State the count of lines below featuring the word "primero", and write nothing further.

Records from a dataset
━━━━━━━━━━━━━━━━━━━━

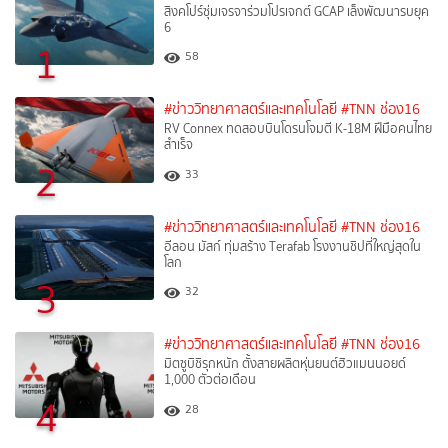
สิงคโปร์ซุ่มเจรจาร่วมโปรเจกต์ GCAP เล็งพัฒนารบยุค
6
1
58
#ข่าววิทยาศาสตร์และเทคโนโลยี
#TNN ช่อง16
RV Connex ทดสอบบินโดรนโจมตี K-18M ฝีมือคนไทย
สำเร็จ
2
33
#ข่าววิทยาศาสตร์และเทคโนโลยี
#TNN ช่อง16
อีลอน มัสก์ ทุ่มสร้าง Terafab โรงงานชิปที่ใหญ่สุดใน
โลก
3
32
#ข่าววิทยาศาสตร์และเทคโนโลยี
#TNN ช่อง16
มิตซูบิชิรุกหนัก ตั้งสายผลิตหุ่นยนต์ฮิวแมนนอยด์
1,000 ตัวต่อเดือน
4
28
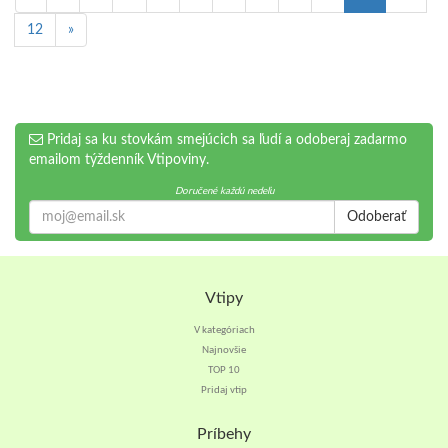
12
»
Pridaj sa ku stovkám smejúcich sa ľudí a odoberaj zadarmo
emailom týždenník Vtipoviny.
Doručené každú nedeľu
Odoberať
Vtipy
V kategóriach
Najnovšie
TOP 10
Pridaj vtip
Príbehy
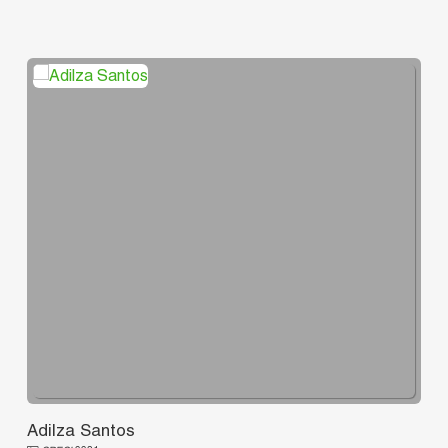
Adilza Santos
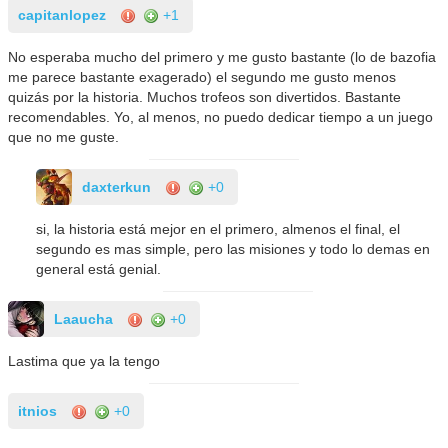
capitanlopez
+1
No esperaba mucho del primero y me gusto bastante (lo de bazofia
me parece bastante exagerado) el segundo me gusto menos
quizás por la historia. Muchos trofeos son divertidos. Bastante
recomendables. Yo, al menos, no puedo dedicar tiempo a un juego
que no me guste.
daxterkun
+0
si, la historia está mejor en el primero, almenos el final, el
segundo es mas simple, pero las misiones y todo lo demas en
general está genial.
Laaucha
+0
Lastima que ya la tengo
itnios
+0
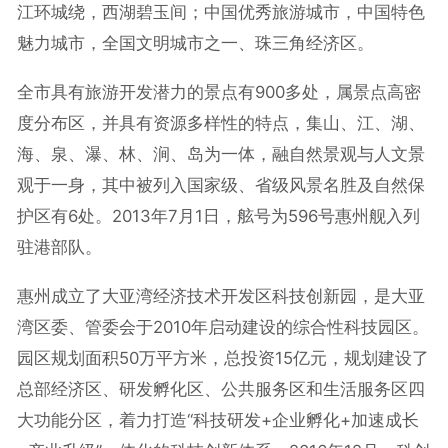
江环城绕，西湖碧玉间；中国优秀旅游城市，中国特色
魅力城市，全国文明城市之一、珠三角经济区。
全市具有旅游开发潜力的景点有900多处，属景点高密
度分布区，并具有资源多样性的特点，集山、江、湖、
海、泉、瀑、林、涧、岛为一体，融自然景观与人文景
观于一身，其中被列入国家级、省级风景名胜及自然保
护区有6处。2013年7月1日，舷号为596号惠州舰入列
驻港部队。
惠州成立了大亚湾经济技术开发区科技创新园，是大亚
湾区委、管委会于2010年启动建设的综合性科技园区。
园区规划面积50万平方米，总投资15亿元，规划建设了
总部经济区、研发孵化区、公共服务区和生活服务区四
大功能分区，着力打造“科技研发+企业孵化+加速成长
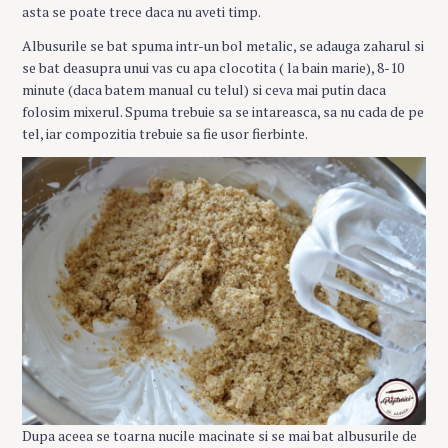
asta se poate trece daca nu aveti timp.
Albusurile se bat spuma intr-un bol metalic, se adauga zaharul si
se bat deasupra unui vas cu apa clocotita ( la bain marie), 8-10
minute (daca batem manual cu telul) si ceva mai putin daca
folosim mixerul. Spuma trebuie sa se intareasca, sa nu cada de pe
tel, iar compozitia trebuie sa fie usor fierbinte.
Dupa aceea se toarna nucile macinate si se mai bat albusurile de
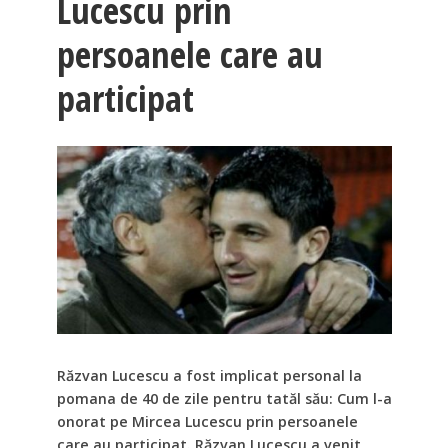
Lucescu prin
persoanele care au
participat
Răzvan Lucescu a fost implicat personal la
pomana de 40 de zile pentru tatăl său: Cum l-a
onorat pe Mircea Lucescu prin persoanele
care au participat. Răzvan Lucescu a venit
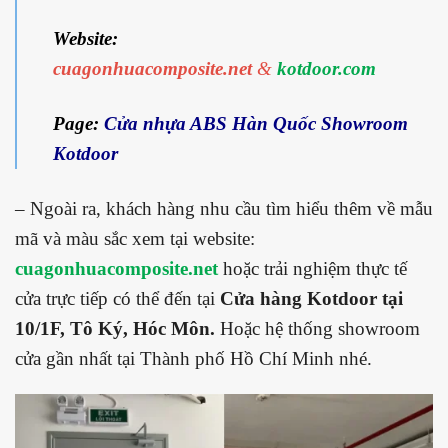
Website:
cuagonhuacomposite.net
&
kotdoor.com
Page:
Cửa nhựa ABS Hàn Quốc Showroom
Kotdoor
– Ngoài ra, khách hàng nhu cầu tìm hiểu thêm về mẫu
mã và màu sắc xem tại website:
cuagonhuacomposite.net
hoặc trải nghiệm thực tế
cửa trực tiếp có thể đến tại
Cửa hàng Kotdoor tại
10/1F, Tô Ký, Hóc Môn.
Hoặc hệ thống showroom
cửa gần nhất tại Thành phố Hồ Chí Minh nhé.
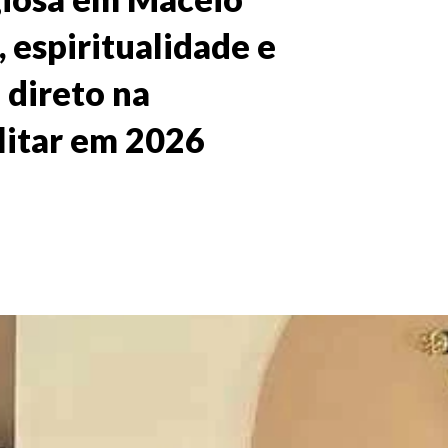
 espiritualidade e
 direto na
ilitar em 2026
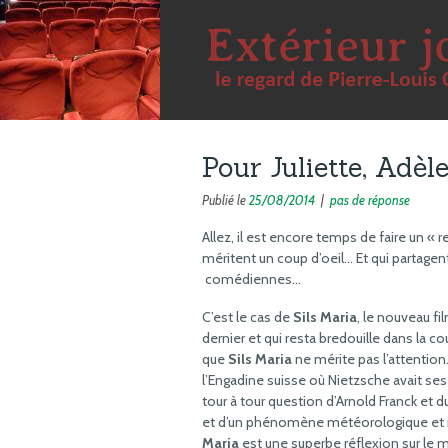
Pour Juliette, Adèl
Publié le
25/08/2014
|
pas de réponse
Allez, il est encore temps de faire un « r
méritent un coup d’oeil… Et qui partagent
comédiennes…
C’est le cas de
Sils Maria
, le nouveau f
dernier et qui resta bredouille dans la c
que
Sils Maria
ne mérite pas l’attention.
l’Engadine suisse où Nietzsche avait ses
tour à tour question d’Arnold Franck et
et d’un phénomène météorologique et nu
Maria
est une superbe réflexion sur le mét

━━━━━━━━━━━━━━━━━━━━

**Reply**. 2